■ Source data:
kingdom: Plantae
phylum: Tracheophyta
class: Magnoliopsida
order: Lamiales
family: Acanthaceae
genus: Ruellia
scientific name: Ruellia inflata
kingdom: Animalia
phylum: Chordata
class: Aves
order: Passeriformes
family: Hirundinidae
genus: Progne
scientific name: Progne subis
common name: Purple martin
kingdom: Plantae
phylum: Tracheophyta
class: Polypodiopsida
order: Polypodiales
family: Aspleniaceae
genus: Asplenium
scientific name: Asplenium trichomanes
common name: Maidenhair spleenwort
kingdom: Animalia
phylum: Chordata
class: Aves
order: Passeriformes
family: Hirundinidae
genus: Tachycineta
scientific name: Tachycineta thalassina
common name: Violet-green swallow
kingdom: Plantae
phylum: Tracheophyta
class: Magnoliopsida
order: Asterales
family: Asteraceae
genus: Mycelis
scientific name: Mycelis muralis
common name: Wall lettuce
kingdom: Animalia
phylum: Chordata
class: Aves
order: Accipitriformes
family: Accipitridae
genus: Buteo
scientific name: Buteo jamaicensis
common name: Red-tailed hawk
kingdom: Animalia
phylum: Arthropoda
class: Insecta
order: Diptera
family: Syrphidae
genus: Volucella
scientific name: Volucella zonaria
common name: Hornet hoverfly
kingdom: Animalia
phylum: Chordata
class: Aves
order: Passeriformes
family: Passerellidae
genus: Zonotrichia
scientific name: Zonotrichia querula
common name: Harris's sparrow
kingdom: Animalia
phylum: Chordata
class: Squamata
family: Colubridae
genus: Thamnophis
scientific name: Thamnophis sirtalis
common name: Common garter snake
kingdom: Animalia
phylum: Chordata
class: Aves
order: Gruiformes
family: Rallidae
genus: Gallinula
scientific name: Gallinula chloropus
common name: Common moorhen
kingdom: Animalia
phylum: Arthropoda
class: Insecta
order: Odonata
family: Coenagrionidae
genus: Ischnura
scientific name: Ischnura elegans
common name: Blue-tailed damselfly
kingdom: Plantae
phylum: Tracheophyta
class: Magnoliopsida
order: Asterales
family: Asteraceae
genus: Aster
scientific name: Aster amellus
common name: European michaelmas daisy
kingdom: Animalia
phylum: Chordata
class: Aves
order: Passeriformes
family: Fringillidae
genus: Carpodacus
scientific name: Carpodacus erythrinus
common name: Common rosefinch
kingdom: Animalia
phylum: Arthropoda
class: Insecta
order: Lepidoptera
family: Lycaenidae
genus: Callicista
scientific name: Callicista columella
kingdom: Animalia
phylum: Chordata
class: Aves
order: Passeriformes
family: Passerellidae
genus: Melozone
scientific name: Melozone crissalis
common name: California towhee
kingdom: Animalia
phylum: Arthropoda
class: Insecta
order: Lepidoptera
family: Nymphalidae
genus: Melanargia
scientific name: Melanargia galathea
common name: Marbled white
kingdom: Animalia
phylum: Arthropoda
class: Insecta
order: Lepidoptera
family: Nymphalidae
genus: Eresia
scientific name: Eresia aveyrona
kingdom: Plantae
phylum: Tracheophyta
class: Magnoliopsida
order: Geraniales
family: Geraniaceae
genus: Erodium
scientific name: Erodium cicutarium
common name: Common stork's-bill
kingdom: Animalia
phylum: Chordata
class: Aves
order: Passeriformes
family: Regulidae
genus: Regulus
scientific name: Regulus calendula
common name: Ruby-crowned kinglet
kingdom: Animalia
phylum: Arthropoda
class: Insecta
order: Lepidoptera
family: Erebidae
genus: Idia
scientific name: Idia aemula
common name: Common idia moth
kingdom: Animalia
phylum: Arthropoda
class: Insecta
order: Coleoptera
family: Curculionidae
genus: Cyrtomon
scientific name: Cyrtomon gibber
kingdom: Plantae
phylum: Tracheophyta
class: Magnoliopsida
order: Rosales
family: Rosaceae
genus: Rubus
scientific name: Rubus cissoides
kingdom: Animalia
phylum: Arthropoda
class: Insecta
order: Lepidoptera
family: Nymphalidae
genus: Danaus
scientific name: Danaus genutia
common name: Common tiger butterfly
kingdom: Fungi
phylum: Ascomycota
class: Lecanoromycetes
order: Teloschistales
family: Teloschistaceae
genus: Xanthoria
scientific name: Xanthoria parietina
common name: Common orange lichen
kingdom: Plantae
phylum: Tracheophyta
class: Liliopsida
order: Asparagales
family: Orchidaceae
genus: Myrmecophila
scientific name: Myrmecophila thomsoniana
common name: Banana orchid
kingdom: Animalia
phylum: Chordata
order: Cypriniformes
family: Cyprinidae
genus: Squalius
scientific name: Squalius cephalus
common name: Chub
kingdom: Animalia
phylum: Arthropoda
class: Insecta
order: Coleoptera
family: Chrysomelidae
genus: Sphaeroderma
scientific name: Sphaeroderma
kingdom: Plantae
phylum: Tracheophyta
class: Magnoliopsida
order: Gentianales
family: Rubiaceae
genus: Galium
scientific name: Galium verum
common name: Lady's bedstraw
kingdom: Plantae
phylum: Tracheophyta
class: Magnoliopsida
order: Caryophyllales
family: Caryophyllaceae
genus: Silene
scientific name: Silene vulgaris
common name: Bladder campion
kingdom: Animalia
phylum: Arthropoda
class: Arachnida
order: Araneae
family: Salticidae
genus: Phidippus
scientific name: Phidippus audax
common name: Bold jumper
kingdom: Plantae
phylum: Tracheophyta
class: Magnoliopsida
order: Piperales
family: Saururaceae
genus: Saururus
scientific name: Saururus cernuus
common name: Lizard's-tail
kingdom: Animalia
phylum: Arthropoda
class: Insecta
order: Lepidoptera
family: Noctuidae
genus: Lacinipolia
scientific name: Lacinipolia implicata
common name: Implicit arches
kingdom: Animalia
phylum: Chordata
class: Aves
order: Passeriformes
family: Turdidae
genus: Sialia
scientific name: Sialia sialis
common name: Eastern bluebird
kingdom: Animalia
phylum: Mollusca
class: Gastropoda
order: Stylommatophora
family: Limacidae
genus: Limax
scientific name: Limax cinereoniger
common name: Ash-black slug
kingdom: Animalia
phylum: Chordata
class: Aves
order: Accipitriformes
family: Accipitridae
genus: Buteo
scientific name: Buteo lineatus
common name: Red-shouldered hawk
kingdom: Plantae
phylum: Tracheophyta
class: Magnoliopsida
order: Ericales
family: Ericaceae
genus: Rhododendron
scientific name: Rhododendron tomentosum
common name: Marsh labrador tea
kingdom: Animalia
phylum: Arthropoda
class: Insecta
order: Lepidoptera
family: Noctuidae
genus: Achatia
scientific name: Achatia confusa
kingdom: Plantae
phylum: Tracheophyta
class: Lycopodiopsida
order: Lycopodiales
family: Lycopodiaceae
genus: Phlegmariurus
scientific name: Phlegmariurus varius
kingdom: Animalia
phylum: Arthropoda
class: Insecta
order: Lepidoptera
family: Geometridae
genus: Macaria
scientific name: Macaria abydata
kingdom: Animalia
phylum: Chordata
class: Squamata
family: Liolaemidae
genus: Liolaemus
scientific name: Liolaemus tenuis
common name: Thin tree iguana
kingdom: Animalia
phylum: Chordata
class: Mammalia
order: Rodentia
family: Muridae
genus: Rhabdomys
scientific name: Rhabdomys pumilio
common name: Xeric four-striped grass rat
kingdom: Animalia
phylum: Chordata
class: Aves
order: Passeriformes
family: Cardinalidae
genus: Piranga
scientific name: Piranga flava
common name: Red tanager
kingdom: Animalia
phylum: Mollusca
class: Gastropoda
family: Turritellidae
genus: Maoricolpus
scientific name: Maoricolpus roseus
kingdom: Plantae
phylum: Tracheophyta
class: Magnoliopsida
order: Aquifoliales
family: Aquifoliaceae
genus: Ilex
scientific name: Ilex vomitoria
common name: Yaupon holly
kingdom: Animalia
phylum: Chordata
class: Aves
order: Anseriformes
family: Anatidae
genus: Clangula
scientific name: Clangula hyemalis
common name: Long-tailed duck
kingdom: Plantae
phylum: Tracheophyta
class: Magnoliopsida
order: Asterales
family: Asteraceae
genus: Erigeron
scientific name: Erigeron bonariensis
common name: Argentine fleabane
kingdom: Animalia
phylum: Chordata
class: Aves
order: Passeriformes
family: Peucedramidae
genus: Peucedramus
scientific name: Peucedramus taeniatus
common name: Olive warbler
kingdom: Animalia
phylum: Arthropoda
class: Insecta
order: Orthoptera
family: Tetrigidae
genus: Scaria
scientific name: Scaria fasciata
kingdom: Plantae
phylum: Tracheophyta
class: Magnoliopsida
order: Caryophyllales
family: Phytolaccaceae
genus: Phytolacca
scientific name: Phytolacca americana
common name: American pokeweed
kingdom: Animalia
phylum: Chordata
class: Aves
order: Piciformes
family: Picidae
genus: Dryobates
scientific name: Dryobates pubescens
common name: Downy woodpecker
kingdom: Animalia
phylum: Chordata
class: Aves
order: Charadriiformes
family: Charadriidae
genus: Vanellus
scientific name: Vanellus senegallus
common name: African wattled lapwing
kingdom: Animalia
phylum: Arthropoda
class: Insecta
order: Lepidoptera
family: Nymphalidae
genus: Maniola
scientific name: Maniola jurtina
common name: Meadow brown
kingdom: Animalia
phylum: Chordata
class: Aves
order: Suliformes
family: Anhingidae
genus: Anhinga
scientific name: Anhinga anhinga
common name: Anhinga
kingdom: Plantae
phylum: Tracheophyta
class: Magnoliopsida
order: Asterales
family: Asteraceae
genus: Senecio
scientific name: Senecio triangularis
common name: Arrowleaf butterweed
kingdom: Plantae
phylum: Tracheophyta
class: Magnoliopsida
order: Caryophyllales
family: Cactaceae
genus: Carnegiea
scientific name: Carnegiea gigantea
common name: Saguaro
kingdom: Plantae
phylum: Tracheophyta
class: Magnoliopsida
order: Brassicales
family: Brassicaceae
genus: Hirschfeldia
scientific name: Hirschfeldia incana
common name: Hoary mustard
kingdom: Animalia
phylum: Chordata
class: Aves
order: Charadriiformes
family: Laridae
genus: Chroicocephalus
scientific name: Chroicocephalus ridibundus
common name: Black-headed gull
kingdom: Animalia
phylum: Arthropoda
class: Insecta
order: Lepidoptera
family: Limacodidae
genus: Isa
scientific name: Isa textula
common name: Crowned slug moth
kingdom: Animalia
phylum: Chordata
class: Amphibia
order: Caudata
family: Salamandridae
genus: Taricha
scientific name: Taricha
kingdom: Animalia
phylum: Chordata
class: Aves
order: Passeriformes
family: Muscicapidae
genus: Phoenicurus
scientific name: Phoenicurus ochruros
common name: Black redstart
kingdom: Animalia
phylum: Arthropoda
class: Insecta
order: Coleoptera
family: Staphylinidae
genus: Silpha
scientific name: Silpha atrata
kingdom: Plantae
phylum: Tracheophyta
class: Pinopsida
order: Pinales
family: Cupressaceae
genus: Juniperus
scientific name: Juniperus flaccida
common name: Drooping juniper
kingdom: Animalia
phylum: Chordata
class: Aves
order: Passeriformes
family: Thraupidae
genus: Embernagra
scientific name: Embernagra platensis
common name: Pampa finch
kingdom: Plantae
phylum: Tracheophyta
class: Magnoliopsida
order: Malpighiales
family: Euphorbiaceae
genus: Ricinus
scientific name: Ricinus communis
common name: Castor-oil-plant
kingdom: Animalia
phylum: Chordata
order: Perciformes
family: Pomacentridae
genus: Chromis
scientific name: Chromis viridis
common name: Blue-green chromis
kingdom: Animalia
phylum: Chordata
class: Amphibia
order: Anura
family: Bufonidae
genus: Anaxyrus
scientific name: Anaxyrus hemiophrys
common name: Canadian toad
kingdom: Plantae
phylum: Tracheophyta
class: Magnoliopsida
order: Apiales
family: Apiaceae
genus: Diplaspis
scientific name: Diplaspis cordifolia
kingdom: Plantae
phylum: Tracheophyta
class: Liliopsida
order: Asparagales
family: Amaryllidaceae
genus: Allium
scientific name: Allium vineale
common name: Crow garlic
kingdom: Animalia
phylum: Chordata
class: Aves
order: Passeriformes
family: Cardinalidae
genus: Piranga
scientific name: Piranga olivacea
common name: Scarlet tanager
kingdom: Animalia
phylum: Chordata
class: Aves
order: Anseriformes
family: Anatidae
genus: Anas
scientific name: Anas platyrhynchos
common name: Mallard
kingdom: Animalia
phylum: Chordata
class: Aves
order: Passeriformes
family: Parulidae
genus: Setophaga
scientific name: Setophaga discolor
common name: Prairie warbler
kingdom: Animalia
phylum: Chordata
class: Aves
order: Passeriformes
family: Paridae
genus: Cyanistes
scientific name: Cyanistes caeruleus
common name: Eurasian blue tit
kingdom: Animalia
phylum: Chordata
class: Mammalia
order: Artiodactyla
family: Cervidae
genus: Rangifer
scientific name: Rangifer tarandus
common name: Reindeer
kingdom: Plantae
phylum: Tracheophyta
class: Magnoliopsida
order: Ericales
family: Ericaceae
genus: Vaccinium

■ Written request: Please repeat the rows starting at the first one and ending at the line that contains "scientific name: Progne subis", renaming every "phylum" to "division" and leaving everything else unchanged.

■ Expected answer:
kingdom: Plantae
division: Tracheophyta
class: Magnoliopsida
order: Lamiales
family: Acanthaceae
genus: Ruellia
scientific name: Ruellia inflata
kingdom: Animalia
division: Chordata
class: Aves
order: Passeriformes
family: Hirundinidae
genus: Progne
scientific name: Progne subis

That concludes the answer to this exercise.